*EXTRACT TO READ*:
================

Blogs and Articles - Potential causes of repetition and dropout in Primary Education covering Primary 1 (P1) to Primary 6 case study: Rural and Urban areas(P6)

The Task

This document is presents the report from analysis conducted on Primary Education for the Ministry of Education (MINEDUC) in Rwanda. This report mainly focuses on rural and urban areas in

source of the data: here

The code below illustrates on how to load packages needed for the analysis

#load package
library(tidyverse)
library(tidyr)
library(broom)
library(purrr)

Then we read in the data using the link to avoid wasting space and increase spead using tidyverse read_csv

data <- read_csv("https://raw.githubusercontent.com/vmandela99/laterite-interview/master/laterite_education_data.csv" )

Introduction

The first task would be to clean the names, check for missing values, undestand the column names, check the data types and, also make sure that the data is in tidy format.

================

*MATERIAL PROVIDED*:

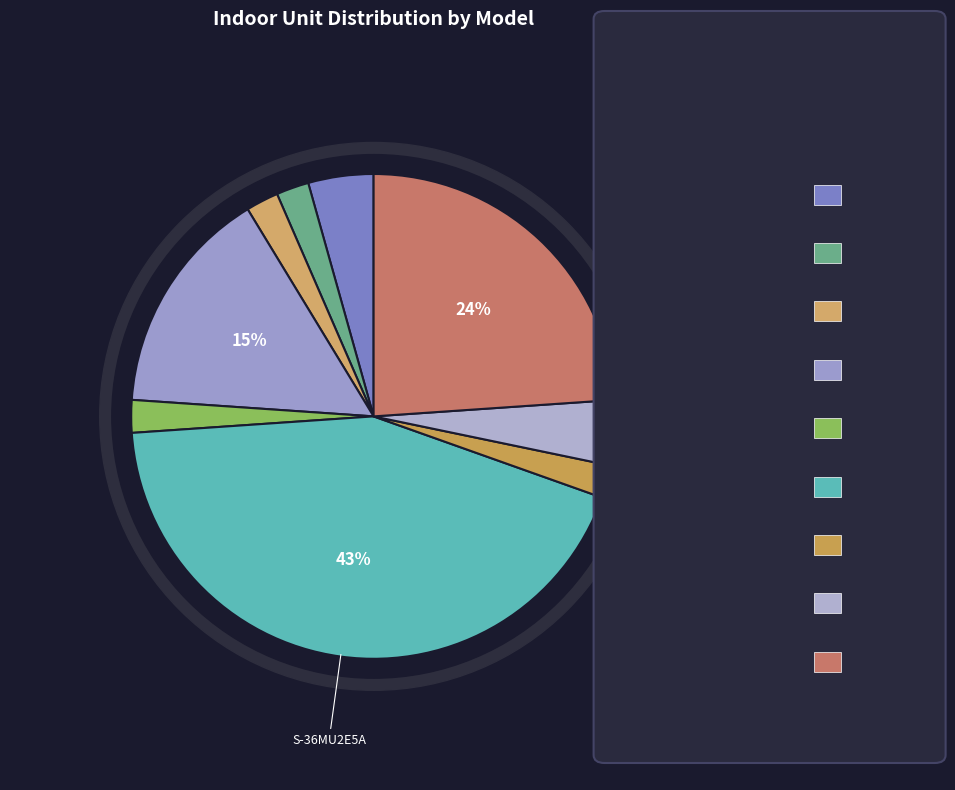

Which has a higher value, S-36MK2E5A or S-106MU2E5A?

S-106MU2E5A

================

*TASK REQUIREMENTS*:
Repeat the part of the article on primary school repetition and dropout in Rwanda, starting with "Blogs and Articles" and going on through "library(tidyr)", word for word.

*ANSWER AREA*:
Blogs and Articles - Potential causes of repetition and dropout in Primary Education covering Primary 1 (P1) to Primary 6 case study: Rural and Urban areas(P6)

The Task

This document is presents the report from analysis conducted on Primary Education for the Ministry of Education (MINEDUC) in Rwanda. This report mainly focuses on rural and urban areas in

source of the data: here

The code below illustrates on how to load packages needed for the analysis

#load package
library(tidyverse)
library(tidyr)